A 2-kg block falls from rest a vertical distance of 0.75 meters above the top of a spring. The block lands on top of the spring compressing it 0.35 meters from its equlibrium position.
a) What is the gravitational potential energy of the 2-kg mass just before it is dropped above the spring?
b) Determine the speed of the mass at the instant the mass makes contact with the uncompressed spring.
c) Using the conservation of energy, calculate the spring's spring constant.
d) If you could place a 1-kg mass on the same spring and could push down compressing the spring 0.50 meters from its equlibrium position, how high would a 1-kg mass be fired vertically if you released the compressed spring?
PE (Gravitational) = m*g*h
PE (Spring) = (1/2)*(spring constant)*(distance compressed)
KE = (1/2)(m)(v^2)
The Attempt at a Solution
I first tried to start part a by using my first equation.

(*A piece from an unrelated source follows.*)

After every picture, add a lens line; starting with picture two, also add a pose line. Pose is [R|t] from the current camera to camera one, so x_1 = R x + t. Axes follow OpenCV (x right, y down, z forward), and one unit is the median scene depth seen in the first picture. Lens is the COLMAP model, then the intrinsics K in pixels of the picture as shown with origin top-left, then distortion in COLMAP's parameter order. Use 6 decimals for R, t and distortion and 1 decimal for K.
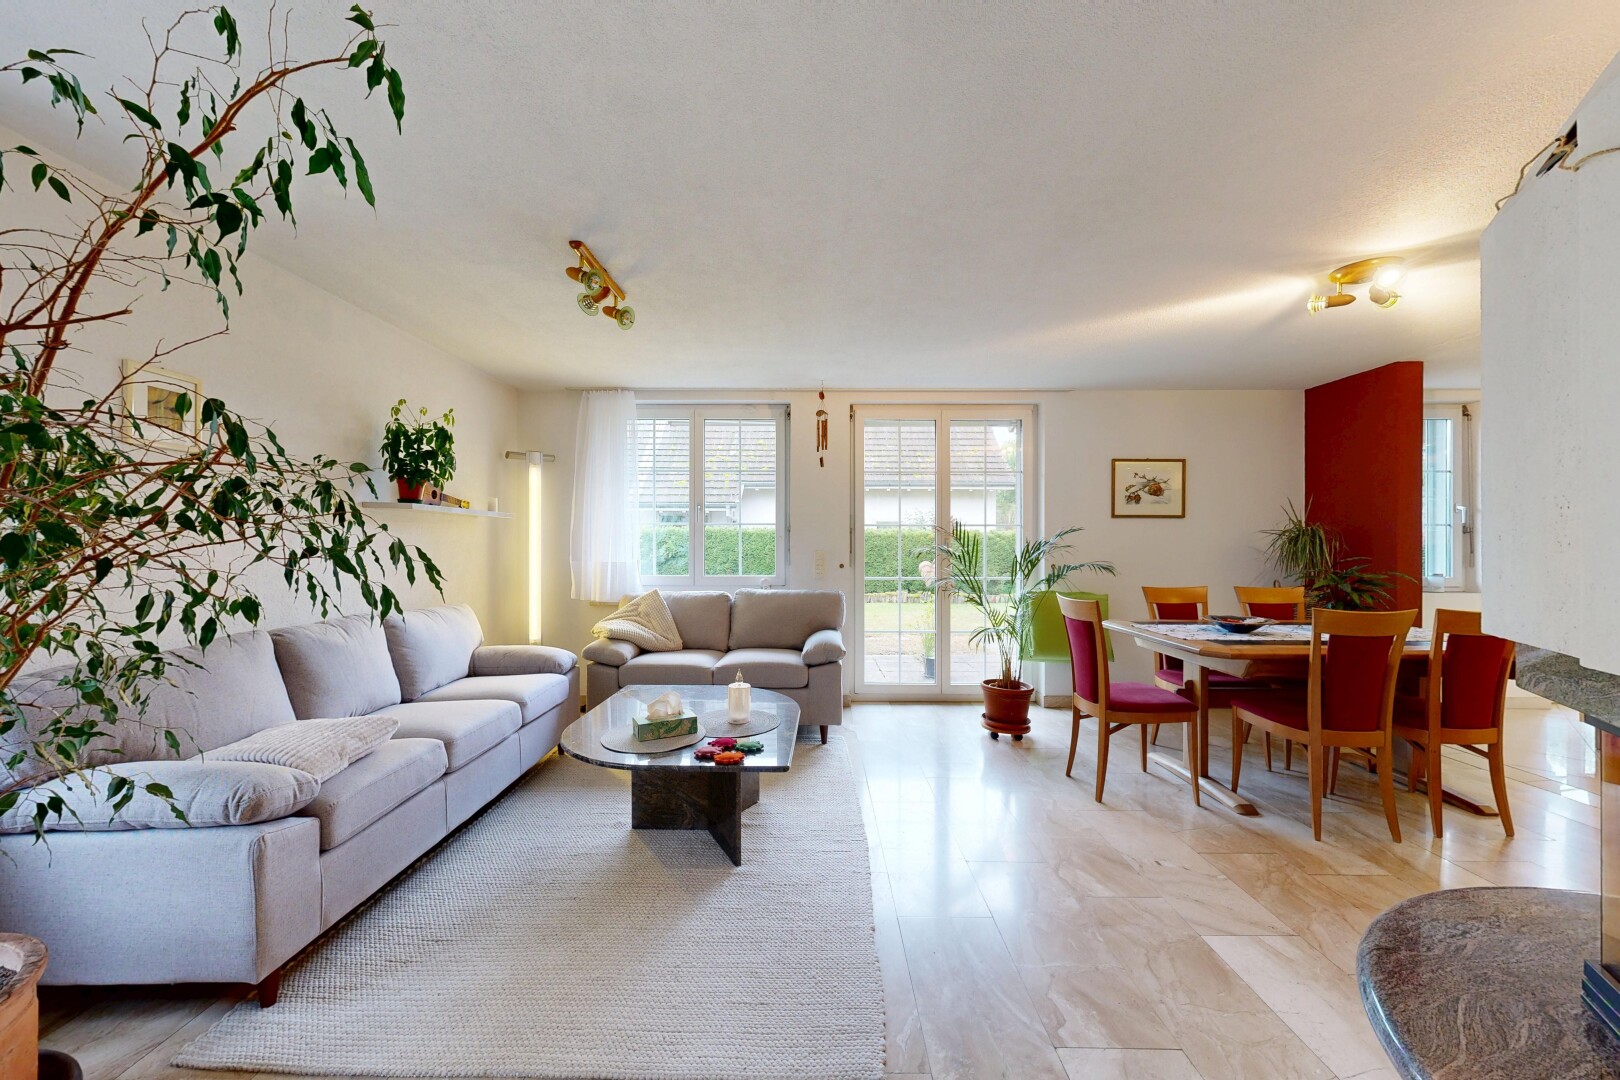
lens RADIAL K [[604.2, 0, 806.8], [0, 604.2, 542.9], [0, 0, 1]] dist [-0.001085, -0.000007]
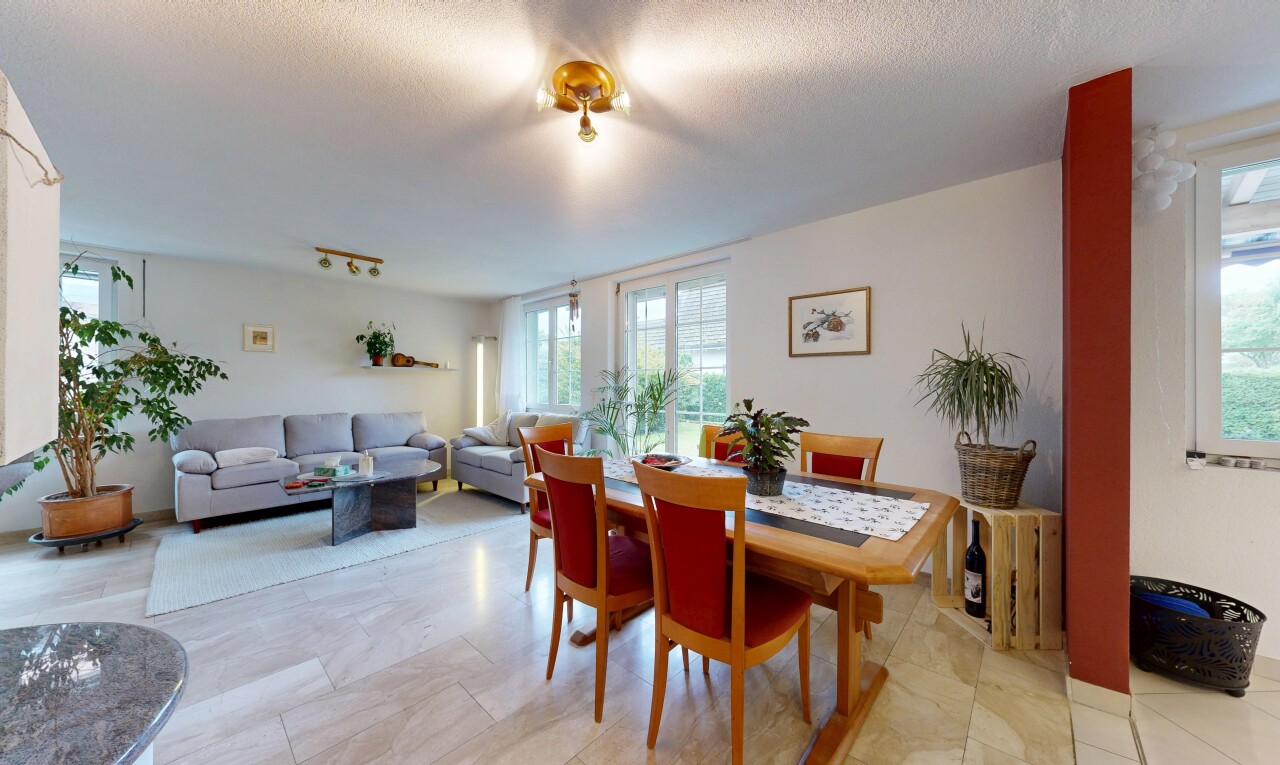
lens RADIAL K [[430.8, 0, 645.9], [0, 430.8, 383.9], [0, 0, 1]] dist [0.002220, 0.000101]
pose [[0.744407, -0.000594, -0.667726, 1.175433], [-0.000100, 0.999999, -0.001002, 0.004387], [0.667726, 0.000813, 0.744406, 0.466060]]
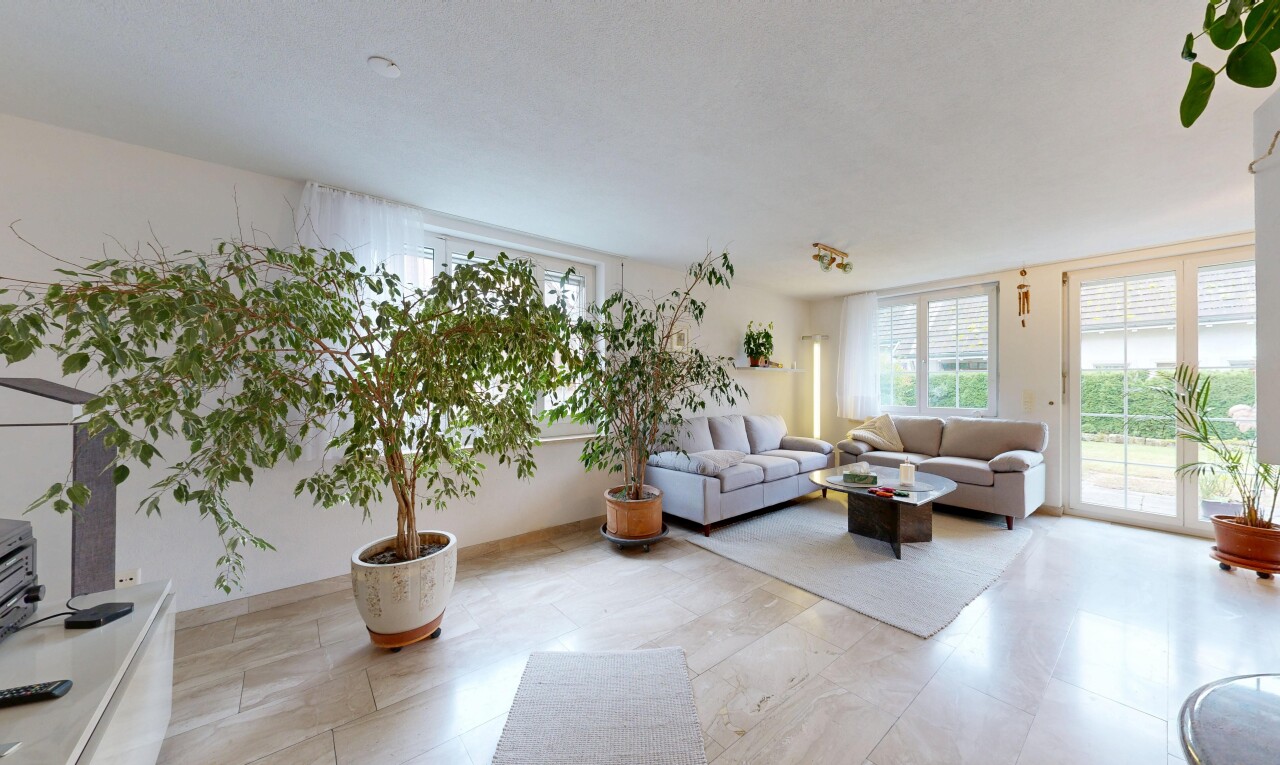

PE = (2 kg)(9.81 m/s^2)(.75 m)
PE = 14.715 J
Now my instructor told me that the answer to this part was 21.6 J so I already got something wrong here.
Anyway, for part b:
I figured that the gravitational potential energy of the block before it was dropped (the answer to part a) was equal to the kinetic energy at the instant the mass makes contact with the uncompressed spring. Thus, PE (g) = KE.
14.715 J = (1/2)(2 kg)v^2
My instructor said that the answer was 4.65 m/s. If I had used 21.6 J as the total KE, then I got that correct answer. So, therefore, my mistake must be somewhere in part a.
(I got parts c and d both correct but only when I utilized the 21.6 J that I was supposed to get in part a.)
Does anyone know how to get the 21.6 J for part a? Thanks. That's really the only issue in this problem.
Also, my instructor said that he did these answers by himself rather quickly, so there's a minor chance of a careless error he made. But I don't think that's the case.